▸ **Excerpt**
It all depends what your goals / expectations you have.

If your never going to compete etc then its about a life balance IMO.


----------



## Little_Jay (Feb 6, 2006)

Milky said:


> It all depends what your goals / expectations you have.
> 
> If your never going to compete etc then its about a life balance IMO.


well in my case its looking good for a holiday, know ones gunna be judging me like on a bb show

but i still wanna look good. but the thing is i do love junk food so ive got to have a balance as u say


----------



## gettingLEAN (Aug 8, 2009)

Little_Jay said:


> looks like alot of people do it.. if ur dieting hard for 5/6 days a week surely oneday cant ruin all taht no matter what u eat
> 
> or can i be proved wrong?


I got pretty lean this way last year (avi) clean all week then a silly amount of sh1t over weekend sometimes 15,000 calories i guess it wont work for everyone but it can be done


----------



## Little_Jay (Feb 6, 2006)

gettingLEAN said:


> I got pretty lean this way last year (avi) clean all week then a silly amount of sh1t over weekend sometimes 15,000 calories i guess it wont work for everyone but it can be done


how long did it take? and where u fat to start


----------



## gymgym (Mar 20, 2012)

Little_Jay said:


> looks like alot of people do it.. if ur dieting hard for 5/6 days a week surely oneday cant ruin all taht no matter what u eat
> 
> or can i be proved wrong?


Depends. If u go on having 4000 calories in one setting and believe me that's very easy when it comes to pastas w/ sauce and saucy meats and cakes then yes that much would literally ruin a week of hard efforts in the gym and set u back. It's all about moderation.

▸ **Task objective**
Decide whether each statement agrees with the forum thread on cheat days, answering yes or no and quoting the deciding words from the thread. 1. gettingLEAN admits the approach may not suit everyone. 2. Little_Jay expects to be judged as at a bodybuilding show. 3. gymgym claims 4000 calories in one go could undo a week of training.

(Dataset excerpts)
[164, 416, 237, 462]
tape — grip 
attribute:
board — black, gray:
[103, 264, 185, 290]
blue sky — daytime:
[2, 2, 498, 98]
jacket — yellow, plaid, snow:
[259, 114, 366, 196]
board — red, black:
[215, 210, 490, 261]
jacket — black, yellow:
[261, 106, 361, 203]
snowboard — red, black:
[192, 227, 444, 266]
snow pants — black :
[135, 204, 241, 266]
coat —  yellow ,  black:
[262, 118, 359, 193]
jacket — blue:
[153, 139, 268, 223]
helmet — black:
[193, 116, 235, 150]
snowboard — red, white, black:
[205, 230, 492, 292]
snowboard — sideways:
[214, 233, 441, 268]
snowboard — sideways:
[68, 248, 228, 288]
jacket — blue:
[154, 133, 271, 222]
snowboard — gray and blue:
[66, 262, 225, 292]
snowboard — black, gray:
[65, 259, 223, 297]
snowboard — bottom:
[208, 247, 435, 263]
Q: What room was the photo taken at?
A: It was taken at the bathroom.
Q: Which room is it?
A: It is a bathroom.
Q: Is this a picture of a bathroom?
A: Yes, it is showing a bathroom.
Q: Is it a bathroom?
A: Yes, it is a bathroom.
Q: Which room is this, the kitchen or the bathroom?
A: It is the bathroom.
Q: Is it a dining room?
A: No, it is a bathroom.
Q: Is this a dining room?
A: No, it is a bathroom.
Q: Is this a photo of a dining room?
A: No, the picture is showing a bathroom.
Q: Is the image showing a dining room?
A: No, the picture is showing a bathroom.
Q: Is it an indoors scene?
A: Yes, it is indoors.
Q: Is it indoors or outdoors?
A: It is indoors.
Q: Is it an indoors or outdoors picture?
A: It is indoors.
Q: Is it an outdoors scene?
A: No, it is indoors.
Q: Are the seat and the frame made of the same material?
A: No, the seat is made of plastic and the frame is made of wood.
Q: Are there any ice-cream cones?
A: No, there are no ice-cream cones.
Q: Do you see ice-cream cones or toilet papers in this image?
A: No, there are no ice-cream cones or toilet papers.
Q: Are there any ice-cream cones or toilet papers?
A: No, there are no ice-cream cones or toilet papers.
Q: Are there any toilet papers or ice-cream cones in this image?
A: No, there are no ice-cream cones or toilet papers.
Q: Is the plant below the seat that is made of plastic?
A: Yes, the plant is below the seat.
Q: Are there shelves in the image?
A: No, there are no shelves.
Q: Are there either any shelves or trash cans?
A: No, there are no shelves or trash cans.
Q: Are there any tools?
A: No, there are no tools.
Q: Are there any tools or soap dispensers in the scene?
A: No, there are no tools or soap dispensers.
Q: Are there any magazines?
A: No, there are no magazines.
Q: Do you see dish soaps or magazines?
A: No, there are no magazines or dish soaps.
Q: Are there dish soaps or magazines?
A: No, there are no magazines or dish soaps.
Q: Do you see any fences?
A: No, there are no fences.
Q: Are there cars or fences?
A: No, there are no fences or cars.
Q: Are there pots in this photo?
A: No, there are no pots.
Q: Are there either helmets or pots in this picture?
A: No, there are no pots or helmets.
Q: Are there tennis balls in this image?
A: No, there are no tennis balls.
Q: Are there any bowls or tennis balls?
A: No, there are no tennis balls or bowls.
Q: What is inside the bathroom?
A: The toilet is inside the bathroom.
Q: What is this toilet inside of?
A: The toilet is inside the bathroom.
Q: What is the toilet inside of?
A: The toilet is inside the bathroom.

▸ **Written answer**
1. Yes: "i guess it wont work for everyone but it can be done"
2. No: "know ones gunna be judging me like on a bb show"
3. Yes: "then yes that much would literally ruin a week of hard efforts in the gym and set u back"